La doctrine de lutte informatique offensive (LIO) — qui a été rédigée par le général Bonnet de Paillerets, commandant de la cyberdéfense — a pour objectif « d’intégrer cette nouvelle capacité à la manœuvre d’ensemble des armées », a assuré le général Lecointre.

Arme de riposte

« La lutte informatique défensive est essentielle à la protection de nos moyens dans la conduite des opérations, mais il est possible d’aller au-delà : la lutte informatique offensive peut être un formidable démultiplicateur d’effets », a-t-il ajouté, espérant « tirer parti des vulnérabilités des systèmes numériques adverses ». Cela « élargit considérablement le champ des possibilités et la palette des options modulables que je suis susceptible de proposer au président de la République », s’est-il félicité.

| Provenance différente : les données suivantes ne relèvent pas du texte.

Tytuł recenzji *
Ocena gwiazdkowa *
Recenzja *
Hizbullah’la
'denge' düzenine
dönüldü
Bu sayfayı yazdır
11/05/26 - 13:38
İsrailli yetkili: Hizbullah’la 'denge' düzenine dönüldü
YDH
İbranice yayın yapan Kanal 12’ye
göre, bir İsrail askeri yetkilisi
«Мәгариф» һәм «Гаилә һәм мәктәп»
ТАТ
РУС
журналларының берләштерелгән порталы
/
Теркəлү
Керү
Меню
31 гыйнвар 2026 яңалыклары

Selon lui, trois grands effets peuvent être obtenus sur le plan opérationnel : « le renseignement, par l’extraction et le recueil d’informations, la déception (tromper l’adversaire), en permettant la modification des capacités d’analyse de l’ennemi, et la neutralisation, en permettant la réduction, voire la destruction des capacités cyber et militaires adverses ». Pour résumer sa pensée, il a cité le stratège britannique John Fuller : « l’arme maîtresse n’est pas obligatoirement la plus puissante ou celle qui assène le plus de coups ; c’est l’arme qui, ayant la plus longue portée, peut entrer la première en action et servir de couverture aux autres armes »….

L’Armée française devra aussi tenir compte de nouveaux risques. Les objets numériques du quotidien, chez les civils aussi bien que chez les militaires, étant devenus potentiellement piratables (smartphones, applis, objets connectés), les militaires sont conscients des failles qui peuvent s’ouvrir. En 2018, en utilisant une appli de fitness, des militaires américains avaient, par exemple, dévoilé sans le vouloir l’emplacement de bases secrètes, notamment en Syrie.

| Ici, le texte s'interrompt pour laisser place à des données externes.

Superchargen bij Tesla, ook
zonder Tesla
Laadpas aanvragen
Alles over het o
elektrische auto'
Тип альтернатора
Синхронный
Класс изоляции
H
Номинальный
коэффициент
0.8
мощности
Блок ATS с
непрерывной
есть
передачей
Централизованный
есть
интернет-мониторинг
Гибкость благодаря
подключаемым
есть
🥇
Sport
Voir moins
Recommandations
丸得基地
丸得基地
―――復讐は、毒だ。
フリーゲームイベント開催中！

Nos soldats seront-ils équipés d’appareils sécurisés ? Florence Parly ne l’a pas précisé. La ministre affirme en revanche qu’en cas d’attaque, la France utilisera l’arme cyber. « Que ceux qui sont tentés de s’attaquer à nos forces armées le sachent : nous n’aurons pas peur de l’utiliser », prévient la ministre en précisant que la riposte se fera « dans le respect du droit international ».